How does this principle intersect with evolutionary theory? In both books, Dembski shows that no evolutionary algorithm improves on blind search, once the accounting is done. Darwinian biologists mistakenly think that natural selection is an algorithm that drives organisms to higher fitness. The mathematical models that attempt to show this, however, all violate Conservation of Information by inserting intelligently designed information into the model.
The well-known analogy to evolution from Richard Dawkins’s book The Blind Watchmaker is a case in point. Dawkins got a computer algorithm to write the Shakespearean line “methinks it is like a weasel” in a finite number of iterations, starting from a random sequence. What he failed to factor in was the information he himself provided as to what the target was, and what constituted a success. The same oversight plagues all evolutionary algorithms and models, such as Avida. Accounting for the extra information proves that no evolutionary algorithm is superior to blind search.
The point to realize is that those whose job it is to find the right optimization procedure (e.g., operations research people) must, for a given search, try to choose one search strategy that works well to the exclusion of other search strategies that work less well. Such a choice of strategy identifies one possibility to the exclusion of others within a matrix of possibility (the matrix, in this instance, consisting of search strategies, or classes of different types of searches). It follows that such a choice of search strategy entails an input of information into the search in the exact actualize-exclude informational sense emphasized throughout this book. (Being as Communion, pp. 149-150)
What about biology? Don’t organisms succeed at their searches for fitness when they adapt to changing environments? Of course they do, but only because of the information programmed into them. It’s analogous to the cost of the hardware, software, and algorithms in a computer. Such information is explainable by a mind, but is exceedingly improbable by blind search.

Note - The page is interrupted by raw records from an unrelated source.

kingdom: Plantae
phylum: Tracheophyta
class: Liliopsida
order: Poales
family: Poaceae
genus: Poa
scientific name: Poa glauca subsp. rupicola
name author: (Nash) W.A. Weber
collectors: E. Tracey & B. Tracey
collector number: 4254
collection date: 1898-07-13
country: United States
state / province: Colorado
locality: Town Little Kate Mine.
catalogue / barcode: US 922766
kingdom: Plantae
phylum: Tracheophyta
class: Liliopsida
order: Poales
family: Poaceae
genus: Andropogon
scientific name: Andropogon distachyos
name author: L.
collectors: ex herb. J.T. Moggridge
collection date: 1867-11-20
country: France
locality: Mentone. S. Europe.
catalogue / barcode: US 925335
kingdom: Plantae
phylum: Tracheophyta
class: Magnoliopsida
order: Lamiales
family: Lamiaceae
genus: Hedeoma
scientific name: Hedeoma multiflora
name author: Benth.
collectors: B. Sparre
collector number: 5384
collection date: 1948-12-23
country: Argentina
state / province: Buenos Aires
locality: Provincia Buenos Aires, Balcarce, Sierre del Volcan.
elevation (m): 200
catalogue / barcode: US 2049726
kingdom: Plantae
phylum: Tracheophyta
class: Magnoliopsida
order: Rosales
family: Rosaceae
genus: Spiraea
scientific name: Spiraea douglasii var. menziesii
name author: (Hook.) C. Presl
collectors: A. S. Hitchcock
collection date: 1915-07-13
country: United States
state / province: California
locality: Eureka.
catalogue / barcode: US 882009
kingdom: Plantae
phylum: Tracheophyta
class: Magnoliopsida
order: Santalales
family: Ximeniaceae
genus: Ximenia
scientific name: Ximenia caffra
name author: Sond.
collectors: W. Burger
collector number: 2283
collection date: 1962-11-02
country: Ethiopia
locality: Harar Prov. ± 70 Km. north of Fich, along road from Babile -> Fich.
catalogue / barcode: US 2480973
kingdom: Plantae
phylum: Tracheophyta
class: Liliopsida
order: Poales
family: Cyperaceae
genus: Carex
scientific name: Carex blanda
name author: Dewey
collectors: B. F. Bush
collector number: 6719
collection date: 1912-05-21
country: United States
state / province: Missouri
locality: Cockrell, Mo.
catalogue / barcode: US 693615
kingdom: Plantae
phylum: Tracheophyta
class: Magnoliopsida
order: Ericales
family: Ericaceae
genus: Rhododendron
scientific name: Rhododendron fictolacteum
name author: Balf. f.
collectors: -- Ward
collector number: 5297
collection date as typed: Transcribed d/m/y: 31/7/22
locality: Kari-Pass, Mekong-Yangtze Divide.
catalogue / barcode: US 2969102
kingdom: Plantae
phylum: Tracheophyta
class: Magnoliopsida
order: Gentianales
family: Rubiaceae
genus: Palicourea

MIT’s advance in probabilistic programming is commendable, but it illustrates the tremendous informational investment that went into being able to reduce programs to fifty lines of efficient code: decades of research, testing, and insight. It even cost a lot of money:
To make machine-learning applications easier to build, computer scientists have begun developing so-called probabilistic programming languages, which let researchers mix and match machine-learning techniques that have worked well in other contexts. In 2013, the U.S. Defense Advanced Research Projects Agency, an incubator of cutting-edge technology, launched a four-year program to fund probabilistic-programming research.
When hearing reports about the success of evolutionary algorithms that appear to explain the spontaneous emergence of complex organisms, be sure to look for the information snuck in the side door. Information always comes at a cost.
Being as Communion is the third of Dembski’s books that, after The Design Inference and No Free Lunch, present the theory of intelligent design with rigorous logic and math. It’s also the shortest and most accessible to the layperson.
The fundamental stuff of the universe is not matter and energy, Dembski argues, but information. If you’re interested in learning more about Conservation of Information, search, probability, and related concepts, check out this engaging book that not only explains the principles clearly and cogently, but defends a startling new way of looking at reality.